Remember last summer, when I was endlessly whining about the drought?
Well, I am most certainly not going to complain about the copious amounts of rain that we have been getting this year. We desperately needed the moisture and I am happy to have it.
it's been a lot of rain. Sooooo much rain. A . Lot. Of. Rain.
But it's okay, I'm not complaining, I am merely stating a fact. Did I mention that it's really, really wet?
5 inches of rain in two days on top of the already saturated ground is...good.
I always wanted a pond. We now have a pair of Mallard Ducks living in our ditch.

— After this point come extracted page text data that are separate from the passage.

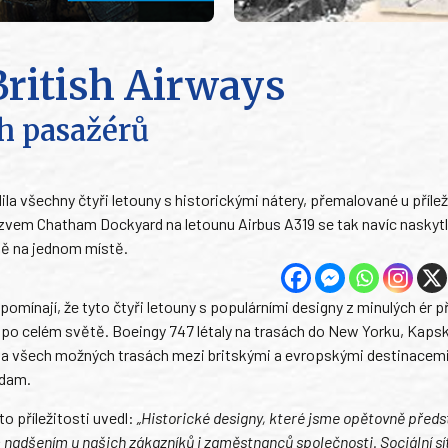
British Airways
h pasažérů
a všechny čtyři letouny s historickými nátery, přemalované u přílež
ázvem Chatham Dockyard na letounu Airbus A319 se tak navíc naskytl 
dě na jednom místě.
řipomínají, že tyto čtyři letouny s populárními designy z minulých ér p
 po celém světě. Boeingy 747 létaly na trasách do New Yorku, Kaps
na všech možných trasách mezi britskými a evropskými destinacemi
rdam.
to příležitosti uvedl:
„Historické designy, které jsme opětovně předst
ým nadšením u našich zákazníků i zaměstnanců společnosti. Sociální sí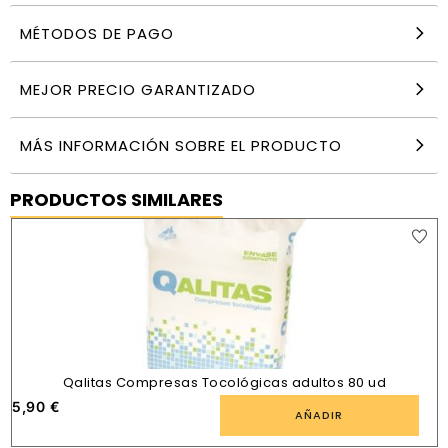
MÉTODOS DE PAGO
MEJOR PRECIO GARANTIZADO
MÁS INFORMACIÓN SOBRE EL PRODUCTO
PRODUCTOS SIMILARES
Qalitas Compresas Tocológicas adultos 80 ud
5,90
€
AÑADIR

After the heaviest rain, the ground started belching out worms by the thousands. I thought we were having a Worm Apocalypse, of sorts. Turns out, we weren't. I know this because I found this interesting bit of information about our wiggly little friends on the internet:
"Dr. Dennis Linden, Cindy Hale, and other worm experts say that worms do NOT surface to avoid drowning. In fact, they come to the surface during rains (especially in the spring) so they can move overland. The temporarily wet conditions give worms a chance to move safely to new places. Since worms breathe through their skin, the skin must stay wet in order for the oxygen to pass through it. After rain or during high humidity are safe times for worms to move around without dehydrating. It is true that, without oxygen, worms will suffocate. But earthworms can survive for several weeks under water, providing there is sufficient oxygen in the water to support them."

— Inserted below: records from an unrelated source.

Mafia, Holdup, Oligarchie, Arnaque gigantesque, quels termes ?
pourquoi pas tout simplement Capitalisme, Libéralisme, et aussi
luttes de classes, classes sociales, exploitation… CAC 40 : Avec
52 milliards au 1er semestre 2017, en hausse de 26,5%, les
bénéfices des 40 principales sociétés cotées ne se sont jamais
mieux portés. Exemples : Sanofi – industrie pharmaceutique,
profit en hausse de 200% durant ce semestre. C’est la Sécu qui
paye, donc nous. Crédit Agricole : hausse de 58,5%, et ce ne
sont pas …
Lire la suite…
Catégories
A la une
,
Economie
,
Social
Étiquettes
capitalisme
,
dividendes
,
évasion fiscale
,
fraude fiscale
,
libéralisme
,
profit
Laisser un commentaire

Well, Dr.'s Linden and Hale, I respectfully disagree. I don't know how "safe" it was for the worms to move about over the ground, because the next day, when it didn't rain, some of the stragglers didn't make it back to the grass and the driveway was covered with what could best be described as dried up 'Worm Jerky'-a windfall for which the roosters were most appreciative.

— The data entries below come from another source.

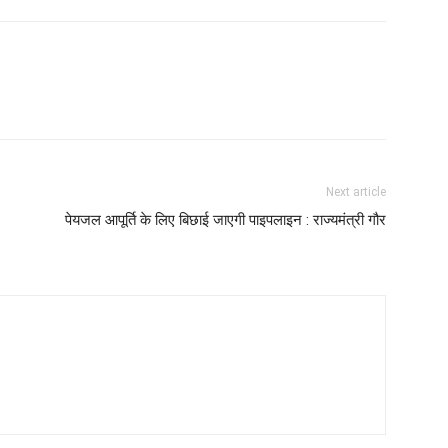
Next article
पेयजल आपूर्ति के लिए बिछाई जाएगी पाइपलाइन : राज्यमंत्री गौर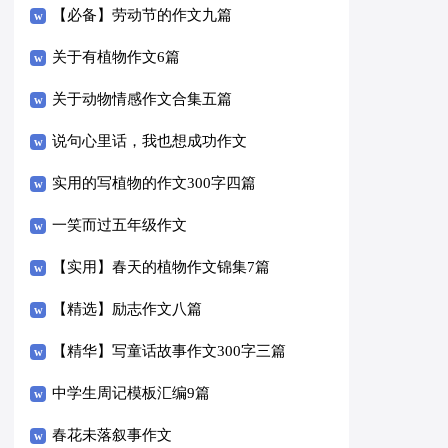
【必备】劳动节的作文九篇
关于有植物作文6篇
关于动物情感作文合集五篇
说句心里话，我也想成功作文
实用的写植物的作文300字四篇
一笑而过五年级作文
【实用】春天的植物作文锦集7篇
【精选】励志作文八篇
【精华】写童话故事作文300字三篇
中学生周记模板汇编9篇
春花未落叙事作文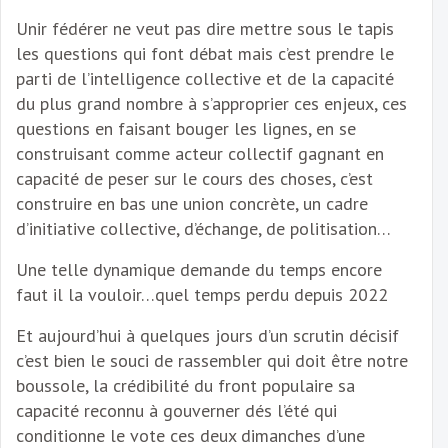
Unir fédérer ne veut pas dire mettre sous le tapis
les questions qui font débat mais c’est prendre le
parti de l’intelligence collective et de la capacité
du plus grand nombre à s’approprier ces enjeux, ces
questions en faisant bouger les lignes, en se
construisant comme acteur collectif gagnant en
capacité de peser sur le cours des choses, c’est
construire en bas une union concrète, un cadre
d’initiative collective, d’échange, de politisation…
Une telle dynamique demande du temps encore
faut il la vouloir…quel temps perdu depuis 2022
Et aujourd’hui à quelques jours d’un scrutin décisif
c’est bien le souci de rassembler qui doit être notre
boussole, la crédibilité du front populaire sa
capacité reconnu à gouverner dés l’été qui
conditionne le vote ces deux dimanches d’une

Interestingly, or maybe not so much, my very first job as a kid was collecting worms after the rain for my neighbor who was an avid fisherman. He would pay me a penny or two for each worm. Come on, I was like 8 years old, it seemed like a good job at the time. I digress.
This is part of the Mississippi River, or, I should say, part of the river, plus parts of a park, a road, a train track and a few other things that the river claimed when it came out of its banks near the building where I have my Farmers' Market booth.
And then random things floated by.
I have no idea what that is, but somebody's going to be looking for that.
I am anxiously awaiting warmer temperatures, because, in spite of all the rain, it hasn't warmed up enough for much of anything to grow. Overnight the temps have still been in the 30's-40's most nights.
The buds on the trees haven't opened all the way yet.
The Daffodils are putting forth some effort. Yay, Daffodils. Good job.
The Robins have been back for some time now. That's a sign of Spring, right?
Rhubarb gets an "E" for effort, but that is about all that is growing so far.
We have no new lambs yet. Yes, we are still waiting for Holly!!
So here is a rerun. More pictures of Lilly's girls.
And a random rooster face...because I have no new lambs, no flowers, no pretty pastures to show you...but I'm not complaining.